Se ci fermiamo qui, è un problema degli americani. Ma c’è il problema del battito d’ali della farfalla. Un quarto di punto in più dei tassi di interesse americani può voler dire la bancarotta per una nazione con dei problemi. Come ad esempio il Venezuela, alle prese con un prezzo del petrolio troppo basso e una moneta diventata carta straccia. Anche per l’Europa il toto-Fed è una lotteria importante.Tassi americani più alti vogliono dire un dollaro più forte, e quindi un euro più debole, che farebbe bene all’economia e soprattutto alle esportazioni. Lo scenario ideale per l’Europa è un dollaro che vola sulle ali di tassi di interesse americani che salgono rapidamente. Ma non è quello che piace agli americani: un dollaro troppo forte penalizza le loro esportazioni, e questo è l’argomento principale delle colombe della Fed, che vogliono rinviare il più possibile l’aumento dei tassi americani. Janet Yellen deve muoversi su questo sentiero molto stretto. Cosa farà? Dalle sue decisioni dipendono i destini della ripresa in Europa e di molte economie nel resto del mondo.
Apparentemente gli obiettivi della Federal Reserve americana e della Banca Centrale Europea convergono: una ripresa in Europa può solo aiutare a consolidare e far durare nel tempo quella già in atto da tempo in America. Ma sotto la cintura corrono colpi bassi, anche se non ancora proibiti. Alla Yellen serve un dollaro non troppo forte, per evitare accuse di non essere patriottica. A Mario Draghi serve un euro abbastanza debole, quel tanto che non faccia spegnere sul nascere la ripresa europea. La prima mossa di questa partita a scacchi sembrava che l’avesse vinta la Yellen, con il recente mini-rally dell’euro.

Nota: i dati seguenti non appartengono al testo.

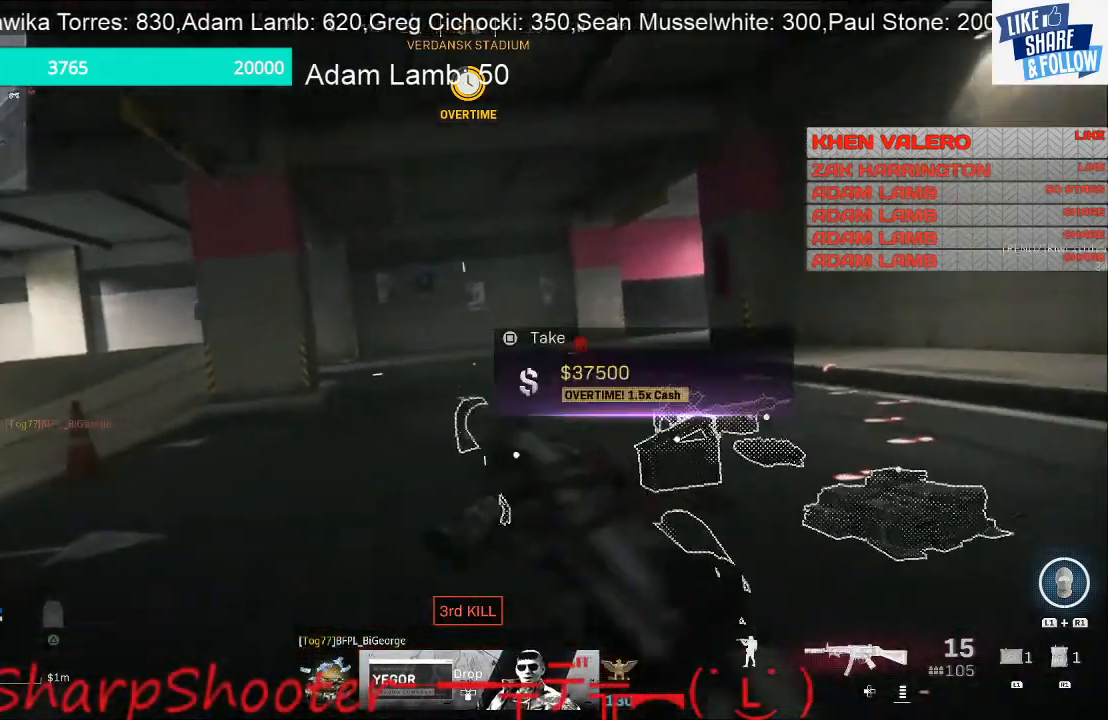
{"buttons": [], "left_stick": "up-right", "right_stick": "left", "events": [[67, "right_stick", "center"], [433, "right_stick", "left"], [467, "left_stick", "up-right"]]}
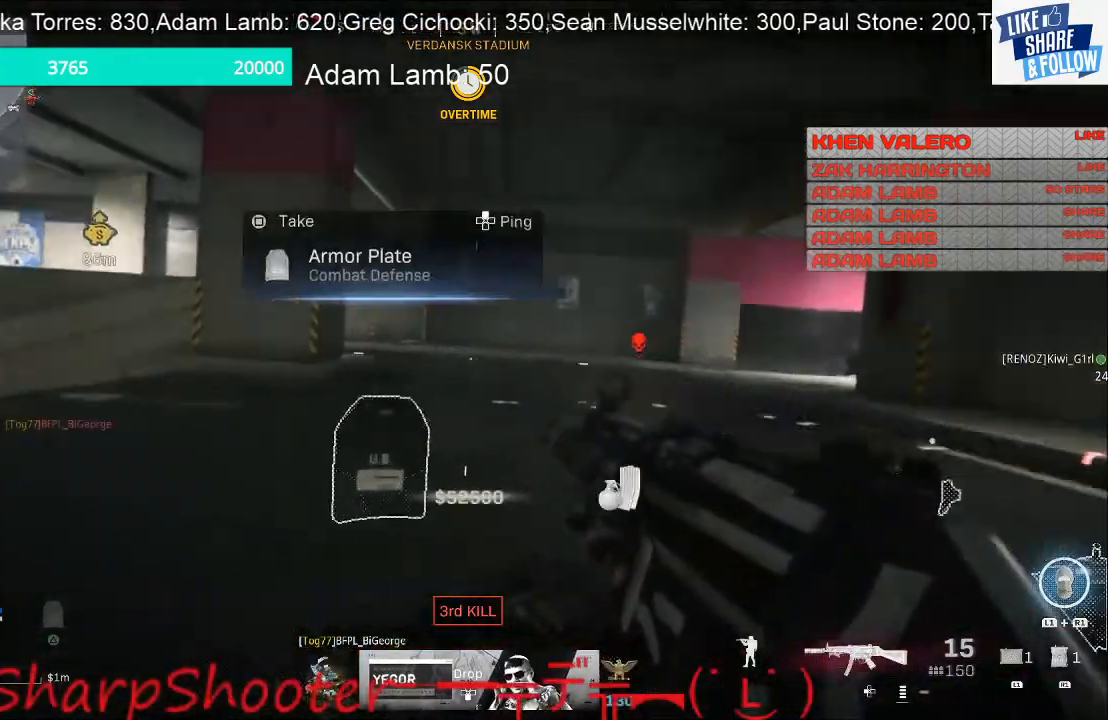
{"buttons": [], "left_stick": "up-right", "right_stick": "center", "events": [[33, "left_stick", "right"], [100, "left_stick", "down-right"], [400, "right_stick", "center"], [467, "left_stick", "up-right"]]}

Ma Draghi ha risposto con una contromossa da campione: ha annunciato che la Bce intensificherà lo stimolo monetario, facendo subito indebolire la moneta unica. Il risultato è che ora la palla è nel campo della Fed. Si assumerà il rischio di un dollaro troppo forte alzando i tassi tra giugno e settembre? I giocatori sul tavolo verde dei mercati globali aspettano con il fiato sospeso.